See all those statements about Running `<algorithm name>` for block `<block name>`? Those are letting you know where the execution of the experiment is at. You can see that it first runs the training algorithm, test/iris_training/1, for the training_alg block. Then it runs the testing algorithm for the testing block, and finally the analyzer algorithm for the analyzer block. The results are printed last, which you can immediately print again by re-running the experiment.

These block names are the block names from the experiment’s toolchain. Our experiment uses the test/iris/1 toolchain, which looks like this:

_images/iris_toolchain.png

Now let’s generate the ROC and scores distribution plots! Run the following:

$ beat exp plot --show test/test/iris/1/iris

This plots our experiment’s plot table results. The --show flag tells us to pop up the plots as soon as they are generated, so we don’t have to find them in the filesystem to see them.
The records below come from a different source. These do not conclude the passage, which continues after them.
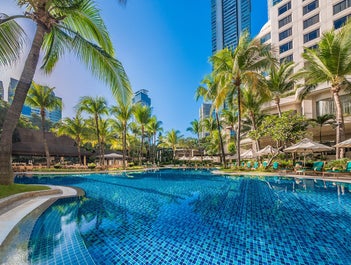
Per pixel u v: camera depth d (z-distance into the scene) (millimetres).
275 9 34094
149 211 5750
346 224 4598
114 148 42969
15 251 3213
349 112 22641
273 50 17312
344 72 14367
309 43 29125
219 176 15430
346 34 13406
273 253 3338
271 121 16250
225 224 4668
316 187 9508
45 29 7113
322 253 3332
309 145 13445
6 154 6836
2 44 6082
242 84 18312
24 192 6836
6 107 27125
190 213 5570
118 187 10391
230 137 37375
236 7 87500
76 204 6500
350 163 11805
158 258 3205
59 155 30234
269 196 7707
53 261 3025
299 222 4758
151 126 39000
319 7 28203
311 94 25203
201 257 3232
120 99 8297
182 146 51500
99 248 3488
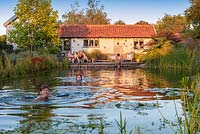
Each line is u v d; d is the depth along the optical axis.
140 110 12.14
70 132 9.12
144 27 53.50
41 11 42.75
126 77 25.89
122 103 13.68
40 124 10.06
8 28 52.78
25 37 42.25
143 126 9.82
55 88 18.45
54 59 36.81
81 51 48.44
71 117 11.02
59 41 44.00
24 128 9.61
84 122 10.30
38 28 43.31
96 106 12.98
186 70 30.95
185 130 6.61
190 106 7.00
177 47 37.88
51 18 43.16
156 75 27.20
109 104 13.43
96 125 9.91
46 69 33.31
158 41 40.31
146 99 14.71
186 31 36.62
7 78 23.70
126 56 46.72
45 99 14.44
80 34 51.25
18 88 18.22
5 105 13.23
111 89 18.31
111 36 51.03
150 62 38.25
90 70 34.31
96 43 51.38
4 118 10.90
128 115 11.32
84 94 16.17
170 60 34.66
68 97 15.13
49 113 11.69
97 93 16.61
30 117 11.03
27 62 28.86
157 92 16.97
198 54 31.16
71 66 39.22
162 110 12.14
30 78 24.05
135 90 17.88
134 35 51.41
You should be seeing two plots, the ROC and scores distribution:

_images/lda_roc.png _images/lda_scores_distribution.png

Debugging the Iris LDA Experiment

There are a couple of things to keep in mind when debugging your experiments:

  1. The BEAT cache system.

  2. The availability of normal Python debugging strategies.

The Cache System

There is a subfolder in your prefix called cache. This folder holds all the caches for every step of every experiment you have ran - every block, once executed, saves its results in a cache entry. The cache entry for a block is saved in a path made from hashing the metadata & code from that block and every block before it. This means the following:

  • You may re-run an experiment and immediately get its results, since all of the experiment’s steps are found in the cache.

  • Changing a block in an experiment (whether its a source code file or metadata) will re-run that step and every step that depends on it.
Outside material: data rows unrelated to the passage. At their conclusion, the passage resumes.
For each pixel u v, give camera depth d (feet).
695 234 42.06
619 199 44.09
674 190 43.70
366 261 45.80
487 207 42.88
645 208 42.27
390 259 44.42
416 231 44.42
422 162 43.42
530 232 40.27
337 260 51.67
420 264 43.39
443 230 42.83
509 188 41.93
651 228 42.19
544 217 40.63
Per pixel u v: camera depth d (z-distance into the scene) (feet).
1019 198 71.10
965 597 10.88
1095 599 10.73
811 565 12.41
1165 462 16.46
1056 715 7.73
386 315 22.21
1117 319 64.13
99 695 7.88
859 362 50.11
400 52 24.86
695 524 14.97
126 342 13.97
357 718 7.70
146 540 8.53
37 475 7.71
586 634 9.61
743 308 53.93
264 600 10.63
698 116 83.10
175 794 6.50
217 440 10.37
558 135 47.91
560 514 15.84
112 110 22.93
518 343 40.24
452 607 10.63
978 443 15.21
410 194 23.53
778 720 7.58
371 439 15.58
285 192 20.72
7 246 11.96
  • Changing a database means that all experiments ran using that database cannot use any of their caches.

  • Changing an analyzer of an experiment means that only the last step will have to be re-ran.

Note

Please note that the root folder of the database is not a part of information used for producing the hash of the database block. Therefore if the only modification in a database block is changing its root folder, BEAT will use the previous cach data available. You need to clear the cache manually to make sure that the new root folder is accessable by beat. for more information about the data used for making the hashes of each block please refer to the hash.py from beat.core.

To look at an experiment’s caches, use the beat exp caches <exp name> command. To see our experiment’s caches:

$ beat exp caches test/test/iris/1/iris

To work with caches generally:

$ beat cache

Using Debugging Strategies

Let’s run a different experiment for this: test/test/iris/1/error. This experiment purposely has a bug in its analyzer algorithm Python file:

Skipping execution of `test/iris_training/1' for block `training_alg' - outputs exist
Skipping execution of `test/iris_testing/1' for block `testing_alg' - outputs exist
Running `test/iris_analyzer_error/1' for block `analyzer'
Start the execution of 'test/iris_analyzer_error/1'
Block did not execute properly - outputs were reset
  Standard output:

  Standard error:

  Captured user error:
    File "test/iris_analyzer_error/1.py", line 55, in process
        far32 = nump.float32(far)
    NameError: name 'nump' is not defined
  Captured system error:

Let’s edit that Python file:

$ beat alg edit test/iris_analyzer_error/1

And uncomment line 53:

#print(nump)

Note

If you don’t want to edit using the beat alg edit command (e.g., an external editor), you can find the path of the file to edit by using beat alg path instead of beat alg edit and copying the file path.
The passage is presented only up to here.